OAK RIDGE, Tenn., Dec. 22, 2015 – With the production of 50 grams of plutonium-238, researchers at the Department of Energy’s Oak Ridge National Laboratory have restored a U.S. capability dormant for nearly 30 years and set the course to provide power for NASA and other missions.

Plutonium-238 produces heat as it decays and can be used in systems that power spacecraft instruments. The new sample, which is in the same oxide powder form used to manufacture heat sources for power systems, represents the first end-to-end demonstration of a plutonium-238 production capability in the United States since the Savannah River Plant in South Carolina ceased production of the material in the late 1980s.

Researchers will analyze the sample for chemical purity and plutonium-238 content, then verify production efficiency models and determine whether adjustments need to be made before scaling up the process.

“Once we automate and scale up the process, the nation will have a long-range capability to produce radioisotope power systems such as those used by NASA for deep space exploration,” said Bob Wham, who leads the project for the lab’s Nuclear Security and Isotope Technology Division.

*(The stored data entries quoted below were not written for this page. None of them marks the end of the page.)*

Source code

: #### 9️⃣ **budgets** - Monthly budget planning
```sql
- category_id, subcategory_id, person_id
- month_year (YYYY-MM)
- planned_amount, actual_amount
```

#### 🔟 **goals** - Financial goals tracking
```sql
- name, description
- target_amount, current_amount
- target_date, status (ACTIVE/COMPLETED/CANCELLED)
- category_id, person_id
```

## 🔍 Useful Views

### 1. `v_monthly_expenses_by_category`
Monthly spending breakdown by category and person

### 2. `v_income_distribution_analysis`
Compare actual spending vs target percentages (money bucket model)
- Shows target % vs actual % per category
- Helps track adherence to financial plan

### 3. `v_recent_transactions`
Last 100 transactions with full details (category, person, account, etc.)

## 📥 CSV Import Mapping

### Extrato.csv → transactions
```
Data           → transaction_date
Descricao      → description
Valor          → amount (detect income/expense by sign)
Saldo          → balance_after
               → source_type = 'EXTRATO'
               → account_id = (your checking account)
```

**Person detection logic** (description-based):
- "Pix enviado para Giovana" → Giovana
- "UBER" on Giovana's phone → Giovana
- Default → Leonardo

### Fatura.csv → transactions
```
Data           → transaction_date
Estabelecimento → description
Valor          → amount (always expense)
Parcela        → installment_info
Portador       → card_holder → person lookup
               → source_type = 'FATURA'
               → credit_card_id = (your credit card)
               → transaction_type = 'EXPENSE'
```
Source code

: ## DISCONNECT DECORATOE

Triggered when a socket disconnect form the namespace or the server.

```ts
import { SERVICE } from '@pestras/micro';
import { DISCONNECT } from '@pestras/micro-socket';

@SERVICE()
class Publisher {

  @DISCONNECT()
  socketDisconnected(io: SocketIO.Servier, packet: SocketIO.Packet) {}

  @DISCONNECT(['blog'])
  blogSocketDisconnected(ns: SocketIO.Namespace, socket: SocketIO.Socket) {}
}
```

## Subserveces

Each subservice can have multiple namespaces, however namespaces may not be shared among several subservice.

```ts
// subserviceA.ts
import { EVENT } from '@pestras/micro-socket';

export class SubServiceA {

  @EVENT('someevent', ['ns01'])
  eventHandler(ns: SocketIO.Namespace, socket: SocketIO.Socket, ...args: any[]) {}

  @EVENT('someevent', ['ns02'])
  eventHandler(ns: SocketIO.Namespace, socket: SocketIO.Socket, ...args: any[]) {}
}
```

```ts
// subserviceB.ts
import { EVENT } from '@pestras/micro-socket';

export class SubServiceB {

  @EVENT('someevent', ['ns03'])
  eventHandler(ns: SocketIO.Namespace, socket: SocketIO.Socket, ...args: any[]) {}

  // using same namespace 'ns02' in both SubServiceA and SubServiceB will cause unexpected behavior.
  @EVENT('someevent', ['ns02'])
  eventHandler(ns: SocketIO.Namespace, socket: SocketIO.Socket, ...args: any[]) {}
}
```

The success of Wham and a team of engineers and technicians at ORNL comes two years after NASA began funding the DOE Office of Nuclear Energy through a roughly $15 million per year effort to revive the department’s capability to make plutonium-238.

Production begins at Idaho National Laboratory, which stores the existing inventory of neptunium-237 feedstock and ships it as needed to ORNL. Engineers mix the neptunium oxide with aluminum and press the mixture into high-density pellets. They use the High Flux Isotope Reactor, a DOE Office of Science User Facility at ORNL, to irradiate the pellets, creating neptunium-238, which quickly decays and becomes plutonium-238.